RECORDS

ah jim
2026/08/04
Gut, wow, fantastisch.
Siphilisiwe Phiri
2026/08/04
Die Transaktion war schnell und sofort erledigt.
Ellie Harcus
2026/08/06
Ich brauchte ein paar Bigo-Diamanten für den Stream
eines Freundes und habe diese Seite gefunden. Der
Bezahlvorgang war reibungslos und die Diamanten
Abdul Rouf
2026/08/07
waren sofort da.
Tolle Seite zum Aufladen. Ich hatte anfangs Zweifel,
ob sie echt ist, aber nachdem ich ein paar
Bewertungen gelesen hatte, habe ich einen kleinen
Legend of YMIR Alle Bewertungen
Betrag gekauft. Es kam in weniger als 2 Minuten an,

INSTRUCTIONS TO FOLLOW
Transcribe the line that contains "waren sofort da." exactly, then each line after it through the end of the material. Nothing else belongs in the output.

PROBLEM SOLUTION
waren sofort da.
Tolle Seite zum Aufladen. Ich hatte anfangs Zweifel,
ob sie echt ist, aber nachdem ich ein paar
Bewertungen gelesen hatte, habe ich einen kleinen
Legend of YMIR Alle Bewertungen
Betrag gekauft. Es kam in weniger als 2 Minuten an,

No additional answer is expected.